**ページ抜粋**.
======

NTTドコモは11月4日、「通訳電話サービス」に関する記者説明会を都内で開催した。音声認識などの技術を組み合わせたサービスで、異なる言語間でのスムーズなコミュニケーションを可能にすることを目的にしている。当面は協力企業・団体・一般モニターを対象にした試験サービスが行われ、一般ユーザー向けには2012年の下期に提供が開始される予定。

多様なサービス業者とのタイアップを予定している(写真右)

通訳電話サービスの仕組み(写真左)

ドコモではこれまで音声入力メールや音声クイック起動、声の宅急便などの「音声サービス」に積極的に取り組んできたが、今回のサービスはその延長線上にあるもの。具体的にはフィーチャーフォンやスマートフォン、通話機能を備えるタブレット端末などに日本語で話しかけることで、その内容がドコモのネットワーク上で外国語に翻訳され、発話してから2秒ほどのタイムラグで相手側に文字と音声の両方で伝わる仕組みだ。相手の話した内容も同様の速さで日本語に翻訳され、こちらに伝わる。音声認識、機械翻訳、音声合成などの処理は同社のネットワーク上で実施されるので、携帯電話端末のスペックには影響されず、誰でも気軽に相互同時通訳サービスが利用できるという。11月4日から一般モニターの公募が、9日から協力企業・団体への試験サービスが開始される。

======

保存済みの項目:
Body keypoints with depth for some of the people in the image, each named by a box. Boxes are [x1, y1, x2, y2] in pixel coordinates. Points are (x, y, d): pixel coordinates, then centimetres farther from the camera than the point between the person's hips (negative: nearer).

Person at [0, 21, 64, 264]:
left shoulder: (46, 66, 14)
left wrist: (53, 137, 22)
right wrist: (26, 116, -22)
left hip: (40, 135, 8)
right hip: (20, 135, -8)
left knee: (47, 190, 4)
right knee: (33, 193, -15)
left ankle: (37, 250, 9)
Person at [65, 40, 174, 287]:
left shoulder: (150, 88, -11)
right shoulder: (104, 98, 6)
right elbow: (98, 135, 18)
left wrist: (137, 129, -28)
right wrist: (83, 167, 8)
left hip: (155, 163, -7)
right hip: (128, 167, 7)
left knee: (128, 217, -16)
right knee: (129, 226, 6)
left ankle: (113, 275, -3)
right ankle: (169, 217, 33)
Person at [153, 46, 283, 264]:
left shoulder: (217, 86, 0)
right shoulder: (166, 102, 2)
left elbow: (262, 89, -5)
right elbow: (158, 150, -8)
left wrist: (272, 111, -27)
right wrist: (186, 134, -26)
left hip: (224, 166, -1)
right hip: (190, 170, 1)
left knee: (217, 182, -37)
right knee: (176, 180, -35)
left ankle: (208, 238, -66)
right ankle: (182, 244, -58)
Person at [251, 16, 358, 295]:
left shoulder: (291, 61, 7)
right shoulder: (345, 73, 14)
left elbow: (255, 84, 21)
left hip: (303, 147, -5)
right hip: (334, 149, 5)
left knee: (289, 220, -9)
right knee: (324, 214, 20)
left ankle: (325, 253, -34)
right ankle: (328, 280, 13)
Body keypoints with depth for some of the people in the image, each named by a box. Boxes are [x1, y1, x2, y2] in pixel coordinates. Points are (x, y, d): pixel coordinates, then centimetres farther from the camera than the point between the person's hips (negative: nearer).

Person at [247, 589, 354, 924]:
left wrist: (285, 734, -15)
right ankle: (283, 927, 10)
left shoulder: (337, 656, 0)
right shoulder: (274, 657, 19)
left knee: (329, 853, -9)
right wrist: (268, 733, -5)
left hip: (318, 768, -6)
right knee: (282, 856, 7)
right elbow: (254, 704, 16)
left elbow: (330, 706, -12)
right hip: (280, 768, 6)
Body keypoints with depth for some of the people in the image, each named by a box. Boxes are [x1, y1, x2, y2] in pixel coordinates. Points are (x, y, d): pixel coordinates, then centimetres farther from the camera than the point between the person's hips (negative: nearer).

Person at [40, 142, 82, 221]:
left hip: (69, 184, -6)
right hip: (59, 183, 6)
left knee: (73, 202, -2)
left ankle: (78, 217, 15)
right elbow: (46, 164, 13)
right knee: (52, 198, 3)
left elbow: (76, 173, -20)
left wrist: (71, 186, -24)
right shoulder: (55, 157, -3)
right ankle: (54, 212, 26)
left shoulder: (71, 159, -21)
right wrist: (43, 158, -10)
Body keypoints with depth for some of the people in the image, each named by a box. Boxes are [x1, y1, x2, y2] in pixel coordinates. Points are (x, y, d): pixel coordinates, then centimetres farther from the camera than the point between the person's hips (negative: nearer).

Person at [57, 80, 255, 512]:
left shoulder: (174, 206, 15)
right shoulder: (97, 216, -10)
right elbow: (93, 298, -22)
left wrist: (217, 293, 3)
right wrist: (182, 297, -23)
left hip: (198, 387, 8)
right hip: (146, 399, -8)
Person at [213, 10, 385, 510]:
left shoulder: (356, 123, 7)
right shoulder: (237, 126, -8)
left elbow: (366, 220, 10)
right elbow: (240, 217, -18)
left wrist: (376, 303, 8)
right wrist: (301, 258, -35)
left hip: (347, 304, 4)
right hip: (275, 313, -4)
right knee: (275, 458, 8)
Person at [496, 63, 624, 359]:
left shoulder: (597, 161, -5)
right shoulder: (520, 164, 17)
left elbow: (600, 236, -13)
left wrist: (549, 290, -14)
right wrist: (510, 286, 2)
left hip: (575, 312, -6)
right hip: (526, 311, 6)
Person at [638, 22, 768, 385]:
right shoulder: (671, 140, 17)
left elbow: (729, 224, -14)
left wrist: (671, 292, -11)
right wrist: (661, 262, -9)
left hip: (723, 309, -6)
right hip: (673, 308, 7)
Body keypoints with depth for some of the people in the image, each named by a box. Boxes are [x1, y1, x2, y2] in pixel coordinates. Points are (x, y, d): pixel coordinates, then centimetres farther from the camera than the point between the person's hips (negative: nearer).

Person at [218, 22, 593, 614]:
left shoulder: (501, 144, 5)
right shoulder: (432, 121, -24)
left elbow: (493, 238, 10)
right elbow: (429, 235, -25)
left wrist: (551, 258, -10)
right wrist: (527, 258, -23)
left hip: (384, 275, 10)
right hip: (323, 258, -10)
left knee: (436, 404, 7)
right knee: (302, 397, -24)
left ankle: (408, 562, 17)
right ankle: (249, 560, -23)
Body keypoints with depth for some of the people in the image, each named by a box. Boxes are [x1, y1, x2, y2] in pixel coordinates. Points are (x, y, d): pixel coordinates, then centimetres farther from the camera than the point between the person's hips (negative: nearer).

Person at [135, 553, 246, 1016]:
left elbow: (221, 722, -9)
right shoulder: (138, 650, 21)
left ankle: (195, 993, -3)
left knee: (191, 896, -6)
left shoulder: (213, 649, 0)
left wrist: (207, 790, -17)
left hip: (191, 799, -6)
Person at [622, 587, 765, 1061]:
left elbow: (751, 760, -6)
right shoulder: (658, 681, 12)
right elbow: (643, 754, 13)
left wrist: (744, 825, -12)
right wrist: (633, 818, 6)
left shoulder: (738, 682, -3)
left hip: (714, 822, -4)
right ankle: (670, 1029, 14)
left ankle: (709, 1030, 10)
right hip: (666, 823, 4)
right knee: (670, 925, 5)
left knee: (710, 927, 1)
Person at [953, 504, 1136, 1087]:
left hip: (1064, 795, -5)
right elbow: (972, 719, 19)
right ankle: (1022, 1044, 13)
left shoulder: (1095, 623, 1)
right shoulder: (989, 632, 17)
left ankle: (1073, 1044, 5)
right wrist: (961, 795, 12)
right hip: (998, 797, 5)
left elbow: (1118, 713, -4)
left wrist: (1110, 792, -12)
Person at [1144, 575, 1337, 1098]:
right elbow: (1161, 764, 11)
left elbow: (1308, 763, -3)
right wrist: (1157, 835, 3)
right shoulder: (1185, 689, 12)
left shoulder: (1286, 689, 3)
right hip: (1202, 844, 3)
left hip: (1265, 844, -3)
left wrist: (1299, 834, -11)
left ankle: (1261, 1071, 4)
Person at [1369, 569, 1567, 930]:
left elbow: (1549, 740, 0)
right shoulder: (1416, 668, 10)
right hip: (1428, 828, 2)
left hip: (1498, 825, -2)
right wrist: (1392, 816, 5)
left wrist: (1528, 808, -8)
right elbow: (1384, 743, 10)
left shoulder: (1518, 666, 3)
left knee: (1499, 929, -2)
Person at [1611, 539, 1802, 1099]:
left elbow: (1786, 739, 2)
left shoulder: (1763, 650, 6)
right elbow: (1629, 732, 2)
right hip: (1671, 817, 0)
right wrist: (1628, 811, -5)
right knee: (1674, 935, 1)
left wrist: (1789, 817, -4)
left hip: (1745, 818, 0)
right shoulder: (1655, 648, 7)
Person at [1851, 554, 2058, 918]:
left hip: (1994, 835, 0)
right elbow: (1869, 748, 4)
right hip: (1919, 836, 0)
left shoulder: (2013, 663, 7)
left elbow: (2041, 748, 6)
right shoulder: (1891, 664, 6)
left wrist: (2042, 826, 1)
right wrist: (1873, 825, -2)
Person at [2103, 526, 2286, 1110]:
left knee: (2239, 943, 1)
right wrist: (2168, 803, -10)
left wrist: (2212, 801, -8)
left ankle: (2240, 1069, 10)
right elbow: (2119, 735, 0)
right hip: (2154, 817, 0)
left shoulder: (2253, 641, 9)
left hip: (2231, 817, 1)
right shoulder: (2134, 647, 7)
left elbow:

======

**課題の指示**. 通訳電話サービスの記事を、「多様なサービス業者とのタイアップを予定している(写真右)」を含む箇所から書き写し始め、「の試験サービスが開始される。」の直後で終えてください。

**本課題の解答**.
多様なサービス業者とのタイアップを予定している(写真右)

通訳電話サービスの仕組み(写真左)

ドコモではこれまで音声入力メールや音声クイック起動、声の宅急便などの「音声サービス」に積極的に取り組んできたが、今回のサービスはその延長線上にあるもの。具体的にはフィーチャーフォンやスマートフォン、通話機能を備えるタブレット端末などに日本語で話しかけることで、その内容がドコモのネットワーク上で外国語に翻訳され、発話してから2秒ほどのタイムラグで相手側に文字と音声の両方で伝わる仕組みだ。相手の話した内容も同様の速さで日本語に翻訳され、こちらに伝わる。音声認識、機械翻訳、音声合成などの処理は同社のネットワーク上で実施されるので、携帯電話端末のスペックには影響されず、誰でも気軽に相互同時通訳サービスが利用できるという。11月4日から一般モニターの公募が、9日から協力企業・団体への試験サービスが開始される。